■ DATASET ENTRIES ■
━━━━━━━━━━━━━━━━━━━━━━━━━━━━━━

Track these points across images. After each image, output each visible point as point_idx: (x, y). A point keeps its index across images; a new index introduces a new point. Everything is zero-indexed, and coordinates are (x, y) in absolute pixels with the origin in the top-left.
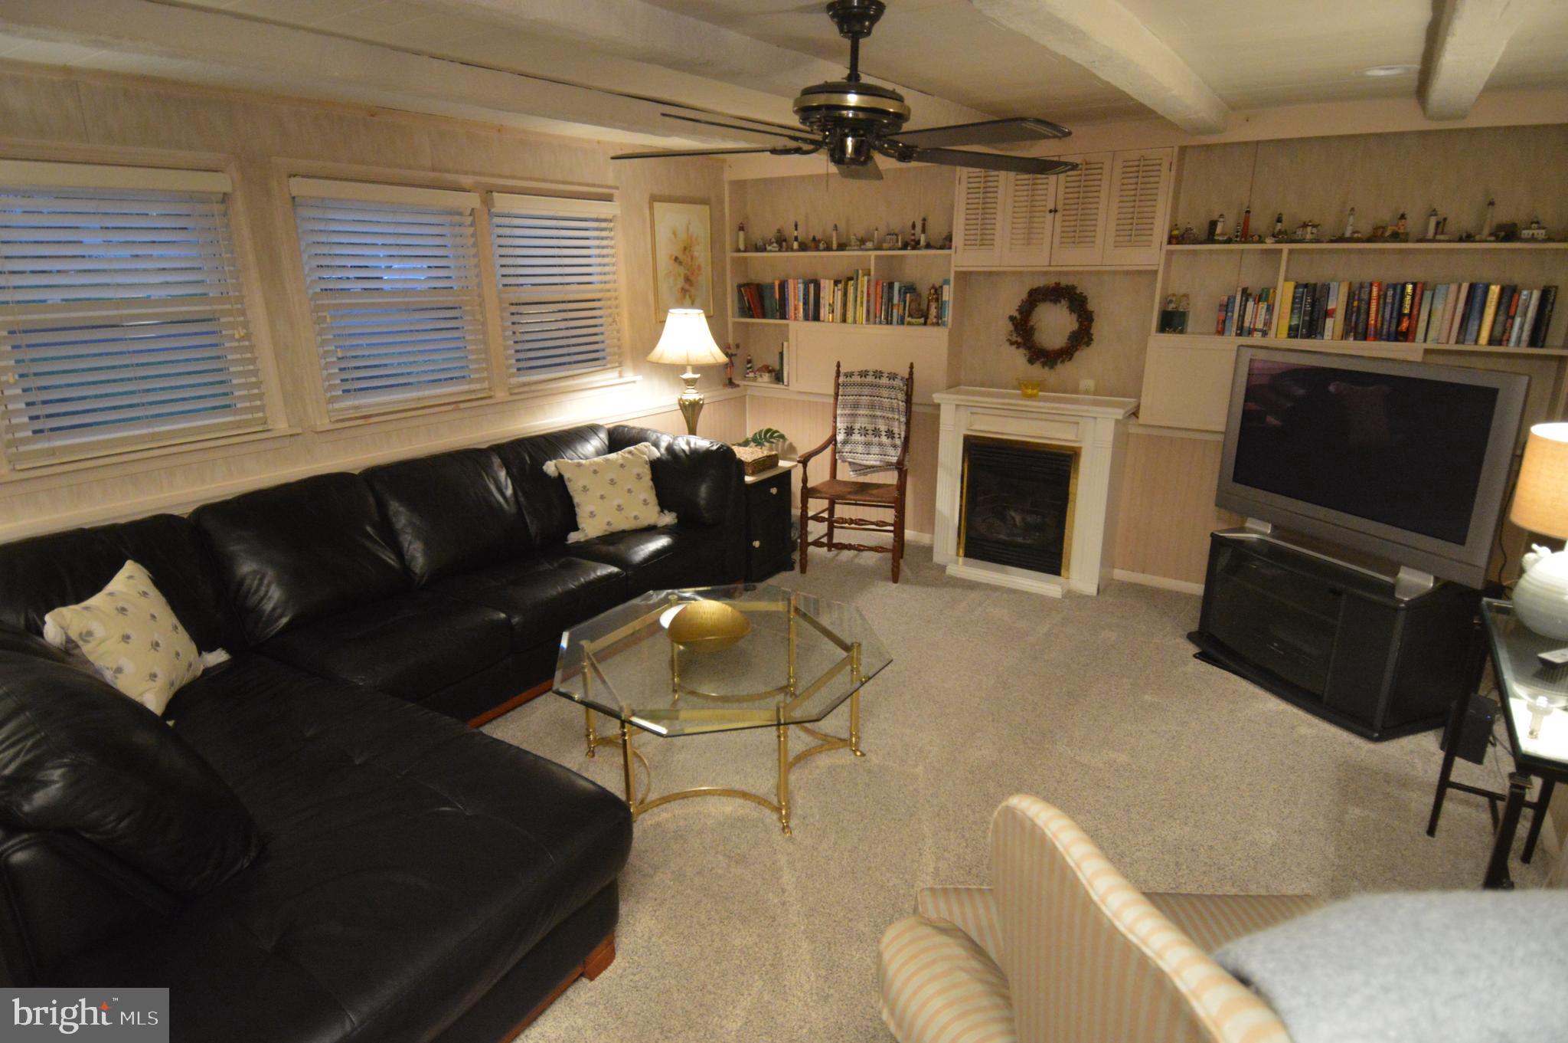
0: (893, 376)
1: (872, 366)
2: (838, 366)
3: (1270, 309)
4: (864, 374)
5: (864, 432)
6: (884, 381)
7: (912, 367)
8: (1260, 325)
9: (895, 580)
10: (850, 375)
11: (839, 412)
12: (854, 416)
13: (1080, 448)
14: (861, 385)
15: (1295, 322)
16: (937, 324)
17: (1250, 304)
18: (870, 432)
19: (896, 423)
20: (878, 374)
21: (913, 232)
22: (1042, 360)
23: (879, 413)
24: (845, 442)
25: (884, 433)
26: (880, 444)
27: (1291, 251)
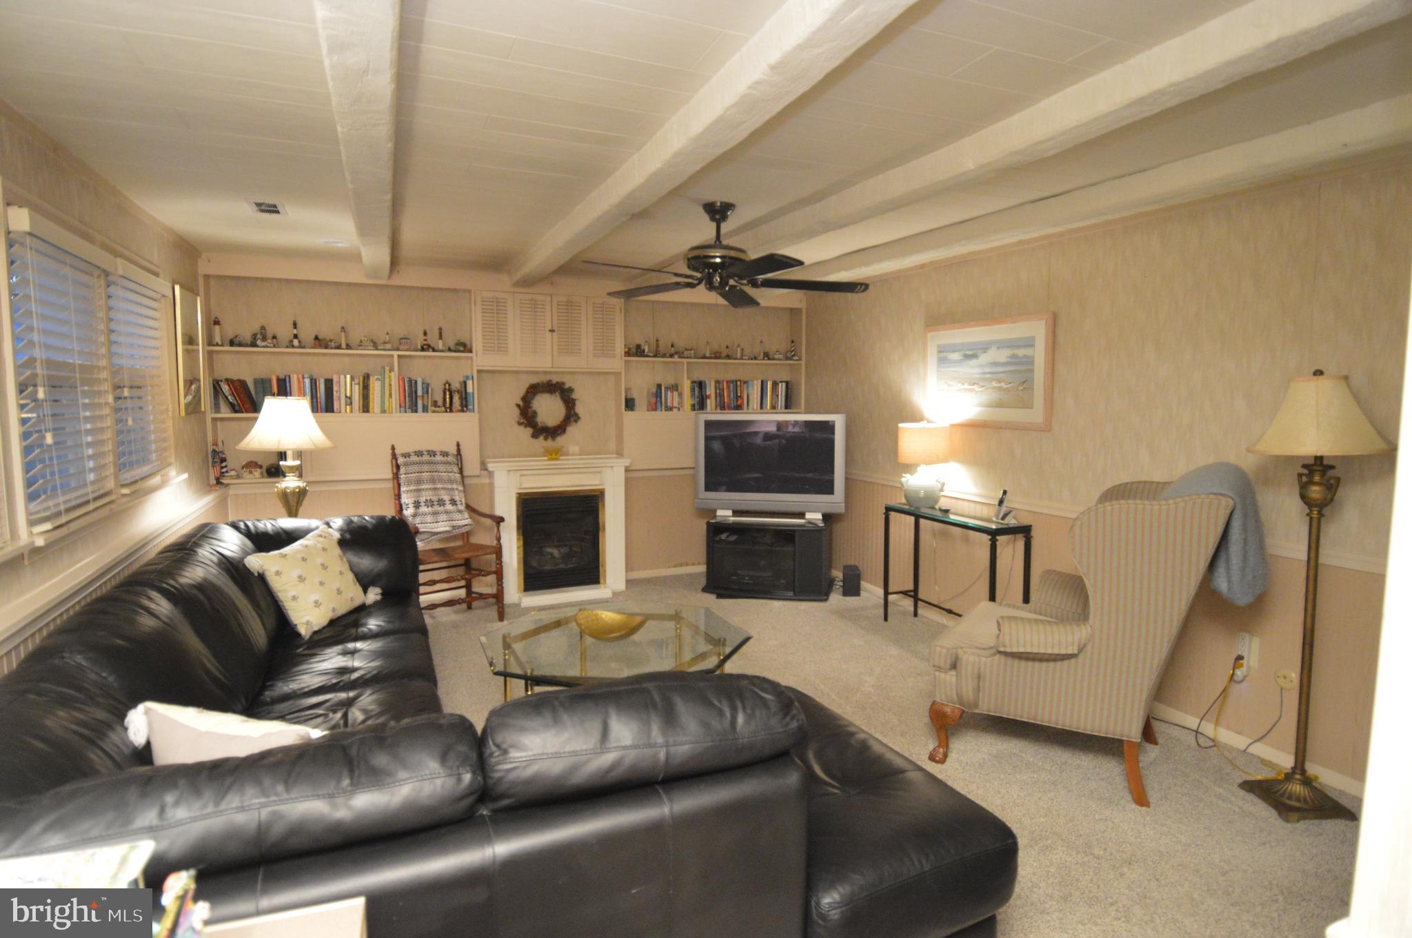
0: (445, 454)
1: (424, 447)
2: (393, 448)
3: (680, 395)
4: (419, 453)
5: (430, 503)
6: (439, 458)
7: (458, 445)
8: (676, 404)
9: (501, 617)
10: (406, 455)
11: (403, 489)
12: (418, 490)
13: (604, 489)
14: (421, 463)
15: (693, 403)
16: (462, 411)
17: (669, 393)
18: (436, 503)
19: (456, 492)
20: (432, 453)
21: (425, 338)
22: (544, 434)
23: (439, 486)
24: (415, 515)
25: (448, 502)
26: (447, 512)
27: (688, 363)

━━━━━━━━━━━━━━━━━━━━━━━━━━━━━━

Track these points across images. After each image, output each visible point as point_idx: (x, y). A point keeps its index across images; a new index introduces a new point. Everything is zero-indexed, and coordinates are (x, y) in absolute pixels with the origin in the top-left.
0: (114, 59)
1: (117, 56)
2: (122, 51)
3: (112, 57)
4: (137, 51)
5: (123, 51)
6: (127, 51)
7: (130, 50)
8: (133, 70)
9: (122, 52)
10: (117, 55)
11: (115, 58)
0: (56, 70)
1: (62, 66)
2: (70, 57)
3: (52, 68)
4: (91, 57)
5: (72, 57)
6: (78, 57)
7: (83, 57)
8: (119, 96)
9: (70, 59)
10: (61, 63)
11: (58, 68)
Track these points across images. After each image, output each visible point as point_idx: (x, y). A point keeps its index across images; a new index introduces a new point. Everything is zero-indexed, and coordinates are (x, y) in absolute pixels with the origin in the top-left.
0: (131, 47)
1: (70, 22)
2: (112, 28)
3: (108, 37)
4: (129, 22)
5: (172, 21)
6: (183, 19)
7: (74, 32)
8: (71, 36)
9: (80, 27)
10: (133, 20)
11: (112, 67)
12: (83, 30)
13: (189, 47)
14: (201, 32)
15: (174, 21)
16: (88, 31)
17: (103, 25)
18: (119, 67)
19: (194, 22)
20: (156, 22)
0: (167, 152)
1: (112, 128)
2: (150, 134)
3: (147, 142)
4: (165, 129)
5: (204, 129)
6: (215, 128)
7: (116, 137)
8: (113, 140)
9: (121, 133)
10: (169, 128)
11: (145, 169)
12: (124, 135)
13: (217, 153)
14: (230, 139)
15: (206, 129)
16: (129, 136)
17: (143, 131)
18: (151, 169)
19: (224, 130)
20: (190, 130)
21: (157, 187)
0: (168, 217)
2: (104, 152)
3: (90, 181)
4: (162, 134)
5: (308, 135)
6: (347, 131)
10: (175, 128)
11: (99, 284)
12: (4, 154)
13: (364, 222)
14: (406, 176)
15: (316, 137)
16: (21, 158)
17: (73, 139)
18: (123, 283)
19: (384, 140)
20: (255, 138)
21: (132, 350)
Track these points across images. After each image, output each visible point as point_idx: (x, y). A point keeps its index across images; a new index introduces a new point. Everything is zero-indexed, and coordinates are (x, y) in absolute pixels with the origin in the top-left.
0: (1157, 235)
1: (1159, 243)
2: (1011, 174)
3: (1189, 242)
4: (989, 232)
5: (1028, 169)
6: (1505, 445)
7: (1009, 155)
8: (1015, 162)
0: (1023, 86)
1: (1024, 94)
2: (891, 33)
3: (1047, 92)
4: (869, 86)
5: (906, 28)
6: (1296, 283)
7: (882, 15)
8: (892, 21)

━━━━━━━━━━━━━━━━━━━━━━━━━━━━━━

■ WHAT YOU SHOULD DO ■
A word-for-word copy of the lines above from the one with "16: (937, 324)" through the one with "26: (880, 444)", inclusive, is the only output wanted.

■ ANSWER TO THE PROBLEM ■
16: (937, 324)
17: (1250, 304)
18: (870, 432)
19: (896, 423)
20: (878, 374)
21: (913, 232)
22: (1042, 360)
23: (879, 413)
24: (845, 442)
25: (884, 433)
26: (880, 444)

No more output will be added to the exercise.